Protokoll der Sitzung vom 19.11.2019

Ich eröffne die Besprechung zu dem Antrag der Fraktion der SPD

a) Keine Zeit verlieren - unbegleitete minderjährige Flüchtlinge schützen: Schnelle Hilfe für die betroffenen Kinder in Griechenland noch vor dem Winter!- Anfrage der Fraktion der SPD - Drs. 18/5132

(Unruhe)

- Wenn Ruhe eingekehrt ist und alle, die stehen, entweder den Saal verlassen oder sich hier wieder hingesetzt haben, weil sie sich auf die Beiträge konzentrieren wollen, rufe ich zur Einbringung die Kollegin Doris Schröder-Köpf, SPD-Fraktion, auf.

Bitte sehr! Ich erteile Ihnen das Wort.

Herr Präsident! Meine sehr geehrten Damen und Herren! Liebe Kolleginnen und Kollegen! In der Nordostägäis gibt es zahlreiche sehenswerte Inseln. Eine hat es leider zu trauriger Berühmtheit gebracht: die Insel Lesbos.

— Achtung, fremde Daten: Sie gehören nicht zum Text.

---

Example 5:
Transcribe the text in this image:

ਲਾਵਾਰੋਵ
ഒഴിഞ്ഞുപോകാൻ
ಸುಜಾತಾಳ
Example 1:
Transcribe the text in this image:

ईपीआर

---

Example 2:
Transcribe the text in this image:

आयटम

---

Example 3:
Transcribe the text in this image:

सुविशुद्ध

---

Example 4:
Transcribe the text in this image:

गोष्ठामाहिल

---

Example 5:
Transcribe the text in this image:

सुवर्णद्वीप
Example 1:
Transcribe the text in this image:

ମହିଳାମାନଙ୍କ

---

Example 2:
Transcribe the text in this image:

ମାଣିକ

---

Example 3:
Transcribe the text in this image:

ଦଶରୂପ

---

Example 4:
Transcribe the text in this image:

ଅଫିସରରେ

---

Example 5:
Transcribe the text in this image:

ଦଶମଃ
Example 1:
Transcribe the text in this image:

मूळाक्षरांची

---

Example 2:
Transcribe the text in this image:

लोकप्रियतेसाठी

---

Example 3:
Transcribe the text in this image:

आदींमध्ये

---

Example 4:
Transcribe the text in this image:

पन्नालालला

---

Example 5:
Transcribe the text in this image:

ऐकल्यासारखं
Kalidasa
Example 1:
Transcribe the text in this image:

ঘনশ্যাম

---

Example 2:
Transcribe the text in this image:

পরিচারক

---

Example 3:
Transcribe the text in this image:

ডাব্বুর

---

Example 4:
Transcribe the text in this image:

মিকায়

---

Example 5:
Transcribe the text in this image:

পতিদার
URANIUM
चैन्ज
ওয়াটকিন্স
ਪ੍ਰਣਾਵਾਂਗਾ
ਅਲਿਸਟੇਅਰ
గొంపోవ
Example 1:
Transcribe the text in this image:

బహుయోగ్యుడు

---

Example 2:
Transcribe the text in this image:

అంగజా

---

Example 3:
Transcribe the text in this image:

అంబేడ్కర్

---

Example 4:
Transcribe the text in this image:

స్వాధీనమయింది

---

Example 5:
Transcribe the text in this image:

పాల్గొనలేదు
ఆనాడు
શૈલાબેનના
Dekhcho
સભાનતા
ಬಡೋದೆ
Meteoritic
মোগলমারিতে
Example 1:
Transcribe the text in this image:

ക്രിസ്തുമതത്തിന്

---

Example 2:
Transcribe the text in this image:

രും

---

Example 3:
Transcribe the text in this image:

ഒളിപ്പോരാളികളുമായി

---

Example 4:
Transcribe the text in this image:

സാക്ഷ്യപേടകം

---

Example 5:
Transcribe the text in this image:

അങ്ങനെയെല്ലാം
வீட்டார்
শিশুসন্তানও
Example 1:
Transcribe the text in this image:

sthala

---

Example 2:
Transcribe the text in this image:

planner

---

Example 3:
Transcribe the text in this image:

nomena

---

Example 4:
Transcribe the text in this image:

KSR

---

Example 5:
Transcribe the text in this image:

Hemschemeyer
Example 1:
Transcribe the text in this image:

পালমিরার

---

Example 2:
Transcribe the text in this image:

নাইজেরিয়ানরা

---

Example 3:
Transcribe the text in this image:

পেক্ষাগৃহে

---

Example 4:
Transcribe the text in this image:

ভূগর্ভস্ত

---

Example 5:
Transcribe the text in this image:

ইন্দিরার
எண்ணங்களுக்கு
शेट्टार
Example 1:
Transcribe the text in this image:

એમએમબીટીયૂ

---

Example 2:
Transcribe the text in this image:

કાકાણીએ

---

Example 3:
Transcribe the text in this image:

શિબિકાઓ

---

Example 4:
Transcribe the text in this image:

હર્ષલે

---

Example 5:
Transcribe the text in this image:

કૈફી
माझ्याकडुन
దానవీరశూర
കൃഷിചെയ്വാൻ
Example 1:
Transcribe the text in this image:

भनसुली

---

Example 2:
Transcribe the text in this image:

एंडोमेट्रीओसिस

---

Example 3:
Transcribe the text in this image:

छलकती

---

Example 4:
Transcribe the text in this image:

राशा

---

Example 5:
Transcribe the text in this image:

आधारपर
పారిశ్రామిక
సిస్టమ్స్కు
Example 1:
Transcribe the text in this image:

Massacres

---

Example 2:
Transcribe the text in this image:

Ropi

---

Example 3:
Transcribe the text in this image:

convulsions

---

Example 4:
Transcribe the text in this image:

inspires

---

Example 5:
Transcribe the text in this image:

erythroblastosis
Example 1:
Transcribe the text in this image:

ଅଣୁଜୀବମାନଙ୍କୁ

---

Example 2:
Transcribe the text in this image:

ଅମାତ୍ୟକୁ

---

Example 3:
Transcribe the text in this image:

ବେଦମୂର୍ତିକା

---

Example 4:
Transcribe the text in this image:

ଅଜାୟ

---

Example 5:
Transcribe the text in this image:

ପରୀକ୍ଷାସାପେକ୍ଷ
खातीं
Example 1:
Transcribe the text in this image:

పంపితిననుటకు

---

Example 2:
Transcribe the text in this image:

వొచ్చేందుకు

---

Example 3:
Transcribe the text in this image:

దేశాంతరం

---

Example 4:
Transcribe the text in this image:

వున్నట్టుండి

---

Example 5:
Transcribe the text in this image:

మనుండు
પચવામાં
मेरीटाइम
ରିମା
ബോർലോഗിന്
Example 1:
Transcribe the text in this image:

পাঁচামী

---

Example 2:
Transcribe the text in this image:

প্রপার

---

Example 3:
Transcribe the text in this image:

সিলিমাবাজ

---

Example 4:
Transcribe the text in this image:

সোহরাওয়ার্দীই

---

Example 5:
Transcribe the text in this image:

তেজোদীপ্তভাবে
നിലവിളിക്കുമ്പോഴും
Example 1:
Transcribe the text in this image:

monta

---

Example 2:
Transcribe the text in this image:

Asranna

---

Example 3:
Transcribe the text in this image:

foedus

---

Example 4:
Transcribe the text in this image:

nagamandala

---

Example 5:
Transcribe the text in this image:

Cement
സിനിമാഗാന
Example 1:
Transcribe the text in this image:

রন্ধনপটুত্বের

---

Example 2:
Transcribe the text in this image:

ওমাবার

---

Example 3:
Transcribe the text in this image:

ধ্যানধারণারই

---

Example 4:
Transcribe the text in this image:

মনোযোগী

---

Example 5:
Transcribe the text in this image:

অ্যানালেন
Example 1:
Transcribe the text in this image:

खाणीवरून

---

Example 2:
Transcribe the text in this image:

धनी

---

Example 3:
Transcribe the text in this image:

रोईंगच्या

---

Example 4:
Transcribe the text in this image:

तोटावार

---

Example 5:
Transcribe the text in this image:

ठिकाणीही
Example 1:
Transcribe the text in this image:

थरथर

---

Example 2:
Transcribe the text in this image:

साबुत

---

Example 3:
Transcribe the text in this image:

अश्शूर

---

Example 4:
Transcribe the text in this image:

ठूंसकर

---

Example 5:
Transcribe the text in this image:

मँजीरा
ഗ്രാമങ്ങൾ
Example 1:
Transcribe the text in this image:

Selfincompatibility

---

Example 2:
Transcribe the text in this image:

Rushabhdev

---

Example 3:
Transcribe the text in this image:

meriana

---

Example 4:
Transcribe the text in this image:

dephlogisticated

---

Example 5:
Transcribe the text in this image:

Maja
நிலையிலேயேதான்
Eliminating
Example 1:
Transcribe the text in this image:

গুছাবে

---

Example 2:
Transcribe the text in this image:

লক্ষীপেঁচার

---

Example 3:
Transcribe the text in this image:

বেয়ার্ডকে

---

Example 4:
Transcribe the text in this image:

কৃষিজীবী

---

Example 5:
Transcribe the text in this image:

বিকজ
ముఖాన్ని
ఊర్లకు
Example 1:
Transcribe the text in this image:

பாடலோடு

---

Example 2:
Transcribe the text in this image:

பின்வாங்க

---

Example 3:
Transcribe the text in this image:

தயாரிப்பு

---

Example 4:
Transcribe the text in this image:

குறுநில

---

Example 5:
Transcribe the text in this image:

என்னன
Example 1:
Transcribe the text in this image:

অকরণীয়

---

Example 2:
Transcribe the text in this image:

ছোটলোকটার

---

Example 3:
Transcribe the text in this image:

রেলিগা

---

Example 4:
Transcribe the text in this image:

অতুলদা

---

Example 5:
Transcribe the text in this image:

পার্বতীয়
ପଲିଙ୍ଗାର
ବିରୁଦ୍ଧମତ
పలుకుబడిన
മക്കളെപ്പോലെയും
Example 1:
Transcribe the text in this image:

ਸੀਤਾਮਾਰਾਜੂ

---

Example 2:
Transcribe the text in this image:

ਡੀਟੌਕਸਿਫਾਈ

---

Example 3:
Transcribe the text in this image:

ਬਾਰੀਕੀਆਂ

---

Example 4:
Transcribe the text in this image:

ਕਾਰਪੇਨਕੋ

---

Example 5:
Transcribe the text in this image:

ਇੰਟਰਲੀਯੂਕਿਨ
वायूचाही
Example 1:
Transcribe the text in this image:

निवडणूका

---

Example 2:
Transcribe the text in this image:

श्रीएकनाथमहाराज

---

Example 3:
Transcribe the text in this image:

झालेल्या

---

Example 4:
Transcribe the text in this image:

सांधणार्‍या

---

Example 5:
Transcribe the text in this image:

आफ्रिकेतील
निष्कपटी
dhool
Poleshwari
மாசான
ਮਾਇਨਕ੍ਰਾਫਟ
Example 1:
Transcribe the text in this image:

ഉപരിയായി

Die Insel - eigentlich ein Paradies mit Olivenbäumen, Pinienwäldern und Vulkanfelsen - ist für Tausende Geflüchtete, die dort campieren müssen, zu einem unerträglichen Ort des Wartens und Ausharrens geworden. Aus einer Trauminsel ist eine Trauma-Insel geworden. In einem Bericht der Deutschen Welle vom 17. November heißt es:

„Dicht gedrängt steht hier Zelt an Zelt. Überall stapeln sich Müllsäcke, und seit einigen Tagen schon gibt es an dem notdürftigen Waschplatz kein fließendes Wasser mehr. In der Nacht kommt es immer wieder zu Gewalt. Viele Bewohner erzählen, dass sie in Angst leben. Das Lager sei für sie die reinste Hölle.“

Unter den etwa 14 000 Flüchtlingen sind auch Hunderte unbegleiteter Minderjährige, die in dem Lager Moria ausharren, einem ehemaligen Militärgelände - unter Plastikplanen, in alten Schiffscontainern oder in Zelten. Aktuell kommen täglich etwa 250 Menschen dazu. Es ist ein Leben im ständigen Ausnahmezustand, für viele ein reiner Kampf ums Überleben, wie die New York Times am 31. Oktober titelte - wobei Lesbos nicht die einzige Insel ist, auf der Schutzsuchende gestrandet sind. Insgesamt befinden sich derzeit etwa 35 000 geflüchtete Personen auf allen griechischen Inseln - der bishe

rige Höchststand seit Abschluss des EU-TürkeiAbkommens. Es wird geschätzt, dass mehr als 4 000 Menschen davon minderjährig und unbegleitet sind.

Sehr geehrte Damen und Herren, die Organisation Ärzte ohne Grenzen leitet eine Krankenstation auf Lesbos. Ein Viertel der Kinder, mit denen die Organisation Gespräche geführt hat, habe bereits darüber nachgedacht oder gar versucht, sich das Leben zu nehmen. Wie entsetzlich ist das! Diese jungen Menschen, deren Leben noch vor ihnen liegt, sind zermürbt von den Zuständen im Flüchtlingslager.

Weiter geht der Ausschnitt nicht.